### [What the exercise asks]
Work through the data below and copy out every line where "from" is found.

:: Exercise input ::

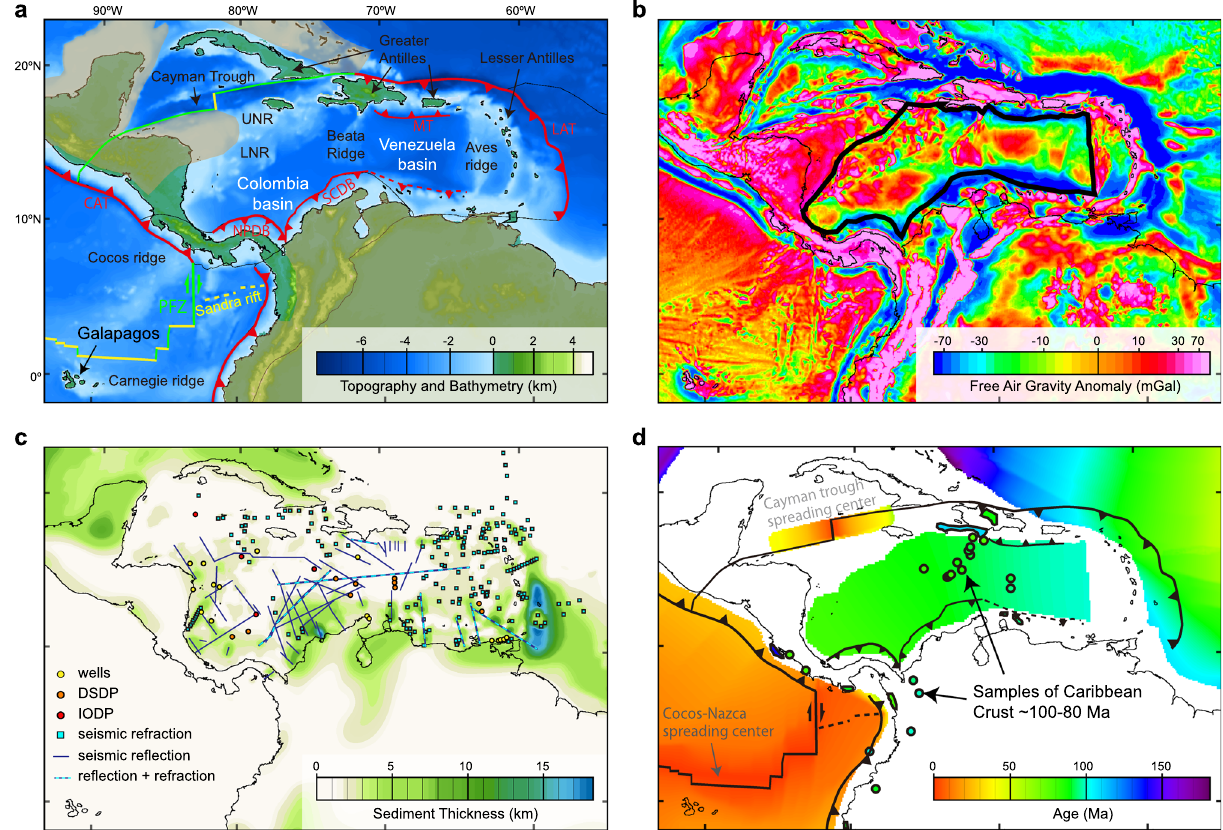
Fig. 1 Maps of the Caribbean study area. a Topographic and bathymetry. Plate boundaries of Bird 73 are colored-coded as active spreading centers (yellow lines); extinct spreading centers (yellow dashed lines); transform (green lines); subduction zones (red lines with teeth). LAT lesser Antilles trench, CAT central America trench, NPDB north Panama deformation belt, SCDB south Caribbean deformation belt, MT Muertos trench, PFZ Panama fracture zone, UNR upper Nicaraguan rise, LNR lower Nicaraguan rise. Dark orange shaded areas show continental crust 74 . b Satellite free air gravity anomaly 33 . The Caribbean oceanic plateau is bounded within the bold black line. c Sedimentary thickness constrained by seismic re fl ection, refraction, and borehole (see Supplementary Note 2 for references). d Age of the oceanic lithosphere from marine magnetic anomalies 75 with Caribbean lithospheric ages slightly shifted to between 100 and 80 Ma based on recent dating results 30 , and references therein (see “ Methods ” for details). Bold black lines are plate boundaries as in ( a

:::
:: Exercise input ::

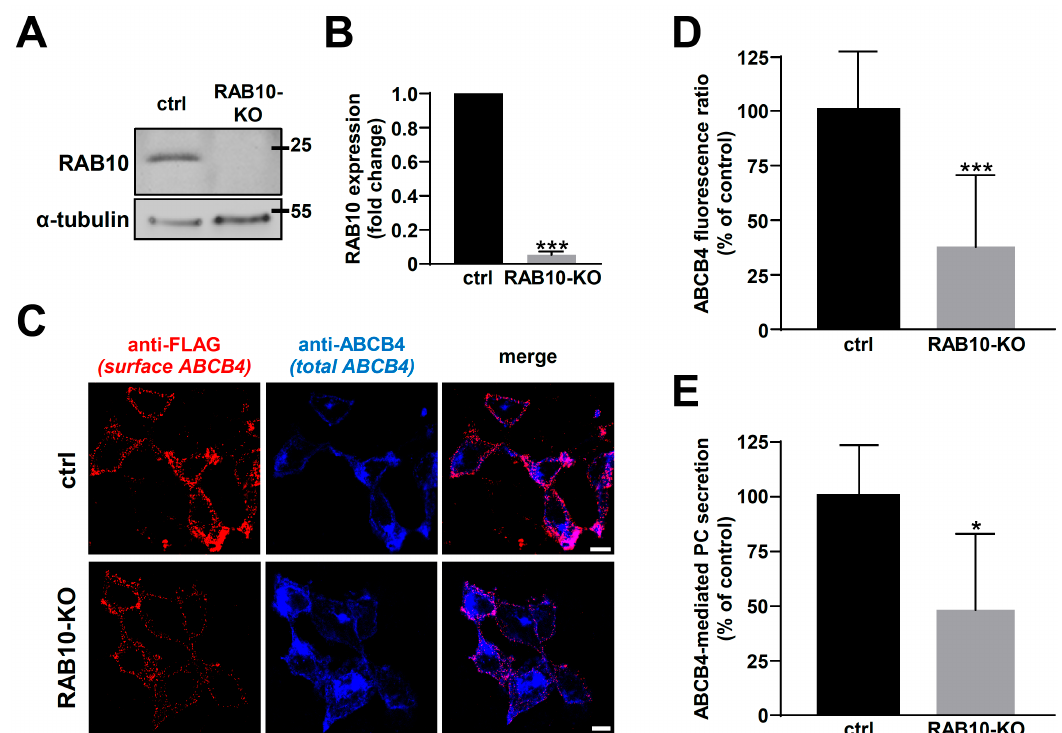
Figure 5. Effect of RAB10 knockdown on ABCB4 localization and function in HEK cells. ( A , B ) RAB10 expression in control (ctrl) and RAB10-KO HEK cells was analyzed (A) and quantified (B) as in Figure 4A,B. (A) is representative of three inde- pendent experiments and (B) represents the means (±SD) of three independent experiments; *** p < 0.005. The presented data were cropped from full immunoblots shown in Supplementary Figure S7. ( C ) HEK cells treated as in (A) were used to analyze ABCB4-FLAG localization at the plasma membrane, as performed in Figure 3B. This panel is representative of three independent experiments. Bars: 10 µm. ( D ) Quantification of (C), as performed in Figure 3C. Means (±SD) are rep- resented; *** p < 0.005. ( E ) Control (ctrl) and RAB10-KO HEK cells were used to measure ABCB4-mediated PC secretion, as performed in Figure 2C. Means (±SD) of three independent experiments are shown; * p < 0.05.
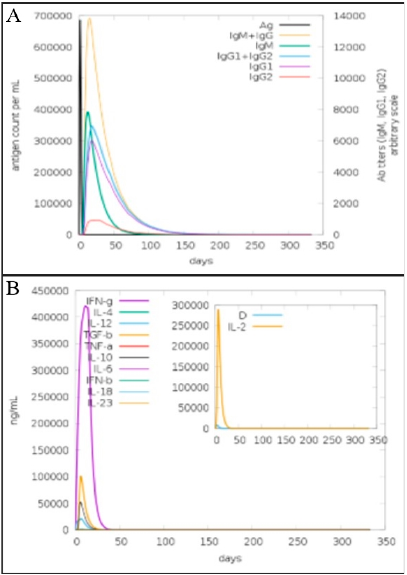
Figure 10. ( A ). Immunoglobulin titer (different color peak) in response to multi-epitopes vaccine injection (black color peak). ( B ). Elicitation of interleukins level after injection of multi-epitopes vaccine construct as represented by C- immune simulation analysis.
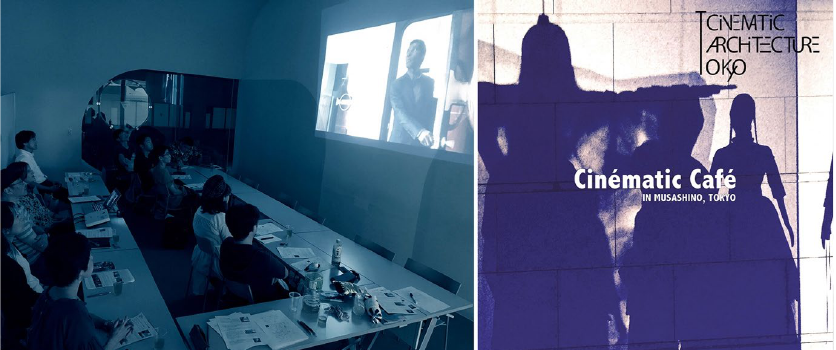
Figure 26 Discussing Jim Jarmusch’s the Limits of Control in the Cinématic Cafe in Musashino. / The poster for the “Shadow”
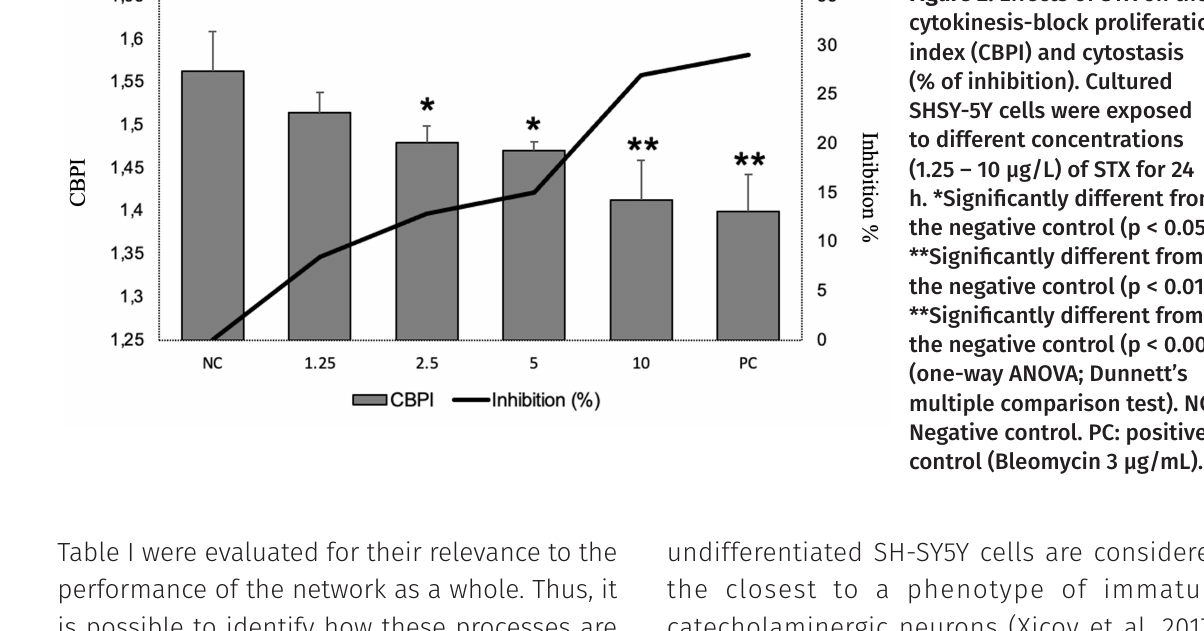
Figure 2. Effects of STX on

:::
:: Exercise input ::

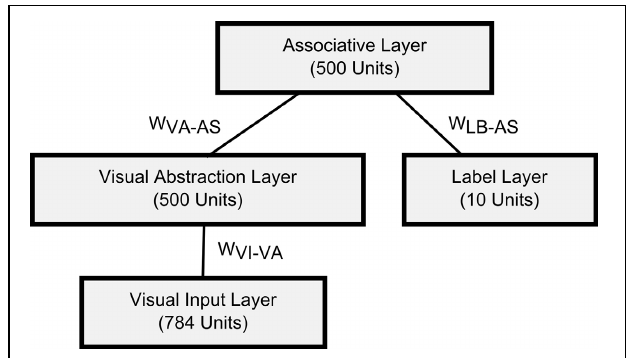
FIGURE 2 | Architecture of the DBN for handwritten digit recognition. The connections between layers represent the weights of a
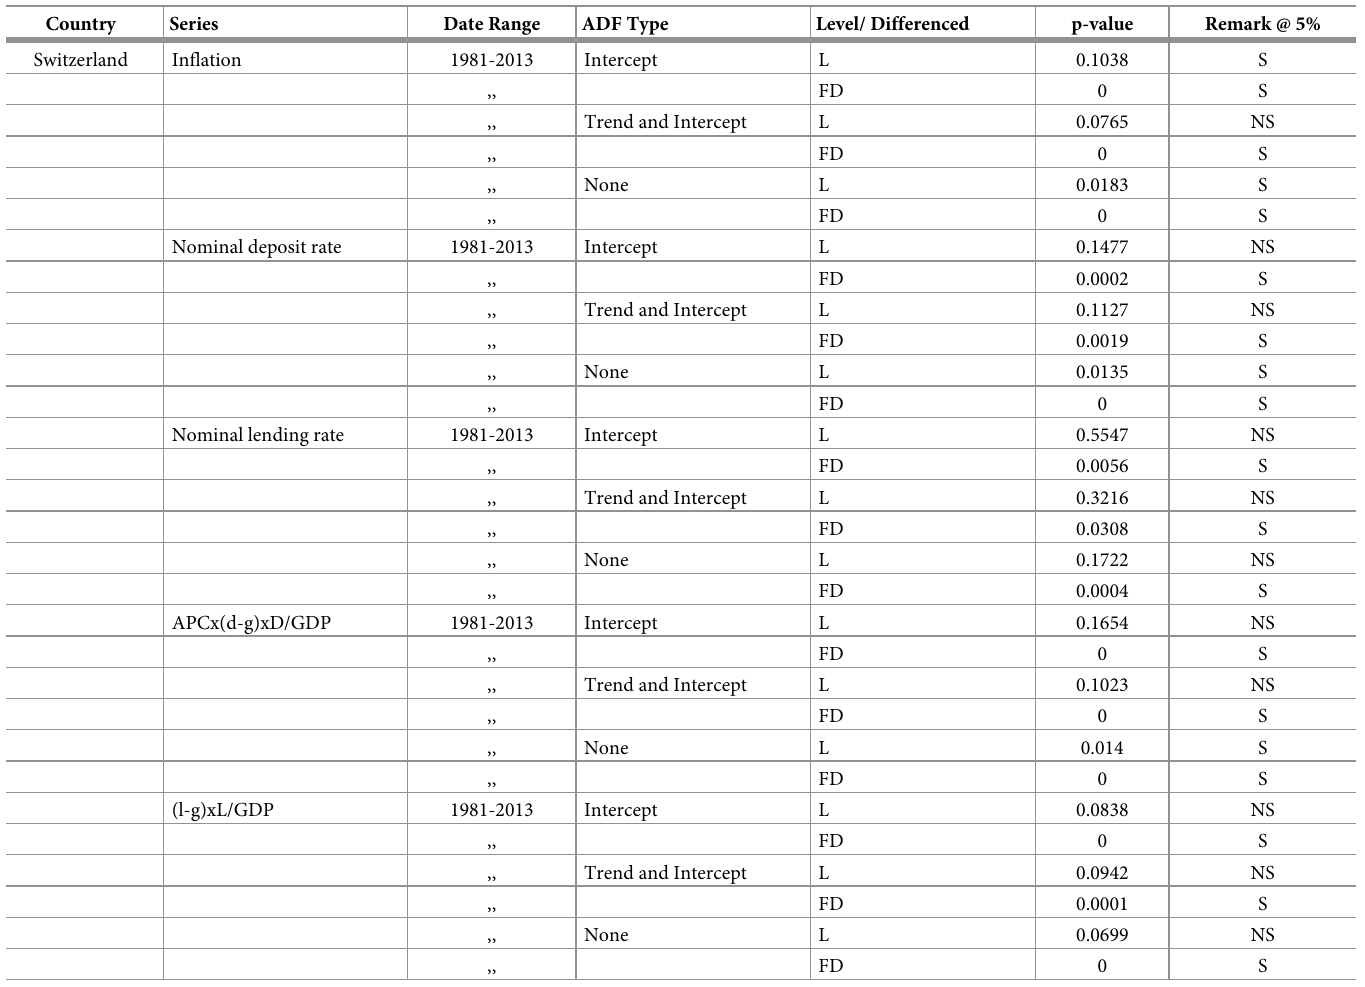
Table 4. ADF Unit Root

:::

### [Exercise solution]
Fig. 1 Maps of the Caribbean study area. a Topographic and bathymetry. Plate boundaries of Bird 73 are colored-coded as active spreading centers (yellow lines); extinct spreading centers (yellow dashed lines); transform (green lines); subduction zones (red lines with teeth). LAT lesser Antilles trench, CAT central America trench, NPDB north Panama deformation belt, SCDB south Caribbean deformation belt, MT Muertos trench, PFZ Panama fracture zone, UNR upper Nicaraguan rise, LNR lower Nicaraguan rise. Dark orange shaded areas show continental crust 74 . b Satellite free air gravity anomaly 33 . The Caribbean oceanic plateau is bounded within the bold black line. c Sedimentary thickness constrained by seismic re fl ection, refraction, and borehole (see Supplementary Note 2 for references). d Age of the oceanic lithosphere from marine magnetic anomalies 75 with Caribbean lithospheric ages slightly shifted to between 100 and 80 Ma based on recent dating results 30 , and references therein (see “ Methods ” for details). Bold black lines are plate boundaries as in ( a
Figure 5. Effect of RAB10 knockdown on ABCB4 localization and function in HEK cells. ( A , B ) RAB10 expression in control (ctrl) and RAB10-KO HEK cells was analyzed (A) and quantified (B) as in Figure 4A,B. (A) is representative of three inde- pendent experiments and (B) represents the means (±SD) of three independent experiments; *** p < 0.005. The presented data were cropped from full immunoblots shown in Supplementary Figure S7. ( C ) HEK cells treated as in (A) were used to analyze ABCB4-FLAG localization at the plasma membrane, as performed in Figure 3B. This panel is representative of three independent experiments. Bars: 10 µm. ( D ) Quantification of (C), as performed in Figure 3C. Means (±SD) are rep- resented; *** p < 0.005. ( E ) Control (ctrl) and RAB10-KO HEK cells were used to measure ABCB4-mediated PC secretion, as performed in Figure 2C. Means (±SD) of three independent experiments are shown; * p < 0.05.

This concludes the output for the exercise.